Capacity Planning¶
Capacity planning prevents guesswork and avoids scaling by panic.
Inputs you need¶
- expected requests/sec and websocket concurrency
- payload size profiles
- target latency SLO
- available CPU/memory budget
Baseline process¶
- run representative load tests
- capture throughput and p95/p99 latency
- inspect CPU and memory saturation points
- test failure and recovery behavior
Tuning levers in Palfrey¶
- worker count
- concurrency limit
- keep-alive timeout
- protocol backend mode choices
Planning workflow example¶
from __future__ import annotations
from dataclasses import dataclass
@dataclass
class BenchmarkCommand:
"""Represents one benchmark invocation."""
target: str
requests: int
concurrency: int
def render(self) -> str:
"""Render command line suitable for local runs."""
return f"python -m benchmarks.run --target {self.target} --requests {self.requests} --concurrency {self.concurrency}"
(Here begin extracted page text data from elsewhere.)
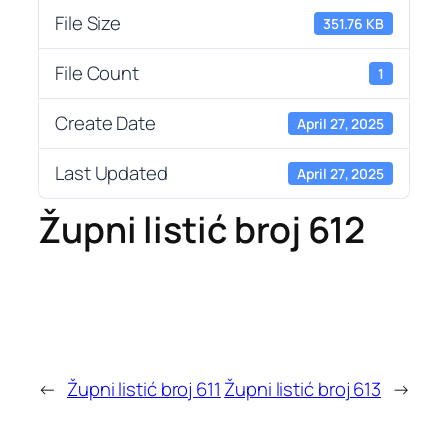
File Size
351.76 KB
File Count
1
Create Date
April 27, 2025
Last Updated
April 27, 2025
Župni listić broj 612
←
Župni listić broj 611
Župni listić broj 613
→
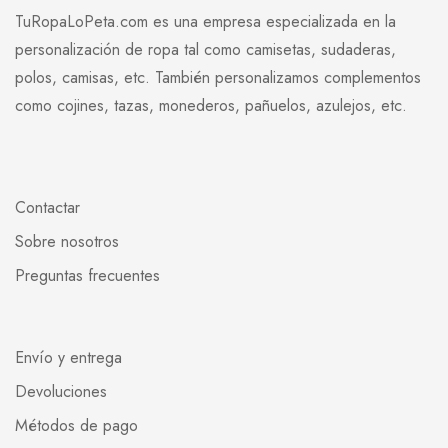
TuRopaLoPeta.com es una empresa especializada en la
personalización de ropa tal como camisetas, sudaderas,
polos, camisas, etc. También personalizamos complementos
como cojines, tazas, monederos, pañuelos, azulejos, etc.
Contactar
Sobre nosotros
Preguntas frecuentes
Envío y entrega
Devoluciones
Métodos de pago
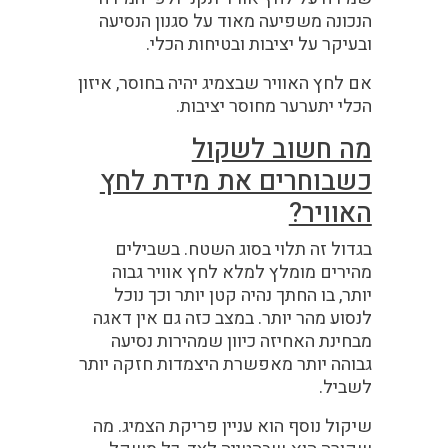
הנכונה משפיעה מאוד על סגנון הנסיעה
ובעיקר על יציבות ובטיחות הכלי.
אם לחץ האוויר שבצמיג יהיה בחוסר, איזון
הכלי יתערער מחוסר יציבות.
מה חשוב לשקול
כשבוחרים את מידת לחץ
האוויר?
בגדול זה תלוי בסוג השטח. בשבילים
מהירים מומלץ למלא לחץ אוויר גבוה
יותר, בו החתך נהיה קטן יותר וכך נוכל
לנסוע מהר יותר. במצב כזה גם אין דאגה
מבחינת האחיזה כיוון שמהירות נסיעה
גבוהה יותר מאפשרת היצמדות חזקה יותר
לשביל.
שיקול נוסף הוא עניין פריקת הצמיג. מה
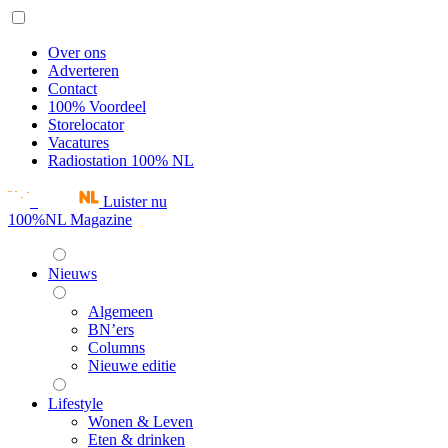
Over ons
Adverteren
Contact
100% Voordeel
Storelocator
Vacatures
Radiostation 100% NL
Luister nu
100%NL Magazine
Nieuws
Algemeen
BN’ers
Columns
Nieuwe editie
Lifestyle
Wonen & Leven
Eten & drinken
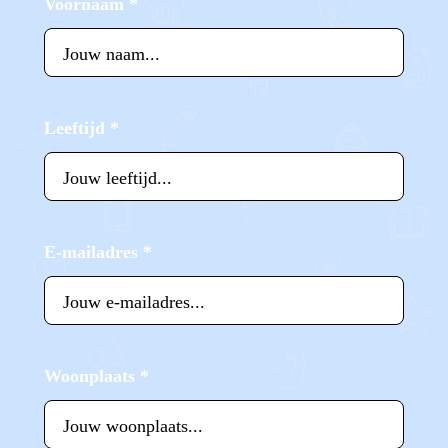
Voornaam
*
Leeftijd
*
E-mailadres
*
Woonplaats
*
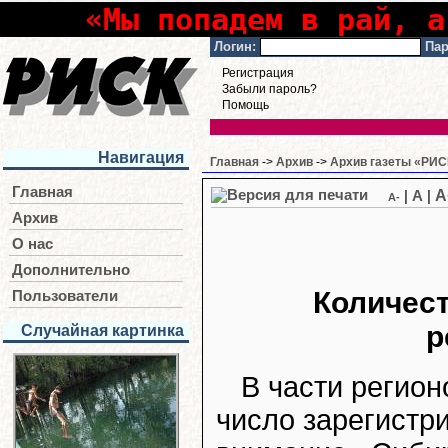
«Мы попадем в рай, а
Логин:
Пар
Регистрация
Забыли пароль?
Помощь
Навигация
Главная
->
Архив
->
Архив газеты «РИСК
Главная
A
|
A
|
A-
Архив
О нас
Дополнительно
Количест
Пользователи
р
Случайная картинка
В части регио
число зарегистр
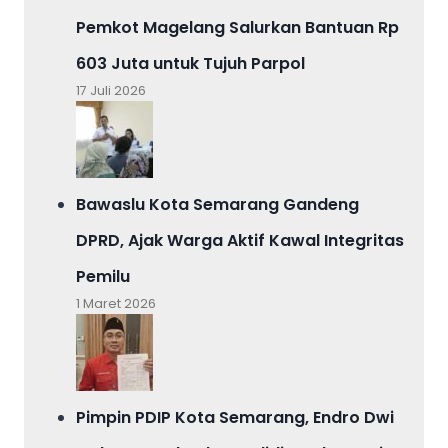
Pemkot Magelang Salurkan Bantuan Rp
603 Juta untuk Tujuh Parpol
17 Juli 2026
Bawaslu Kota Semarang Gandeng
DPRD, Ajak Warga Aktif Kawal Integritas
Pemilu
1 Maret 2026
Pimpin PDIP Kota Semarang, Endro Dwi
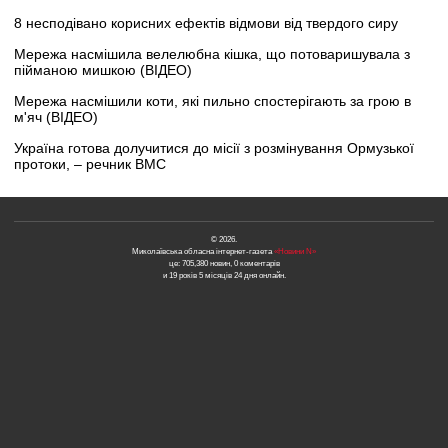
8 несподівано корисних ефектів відмови від твердого сиру
Мережа насмішила велелюбна кішка, що потоваришувала з
пійманою мишкою (ВІДЕО)
Мережа насмішили коти, які пильно спостерігають за грою в
м'яч (ВІДЕО)
Україна готова долучитися до місії з розмінування Ормузької
протоки, – речник ВМС
© 2026.
Миколаївська обласна інтернет-газета
«Новини N»
це: 705,380 новин, 0 коментарів
и 19 років 5 місяців 24 дня онлайн.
print(BenchmarkCommand(target="palfrey", requests=100_000, concurrency=200).render())
Practical guardrails¶
- change one variable at a time
- keep benchmark command + environment details in version control
- prefer repeatable tests over single "hero" numbers
Non-technical summary¶
Capacity planning is budgeting for runtime behavior before incidents force emergency changes.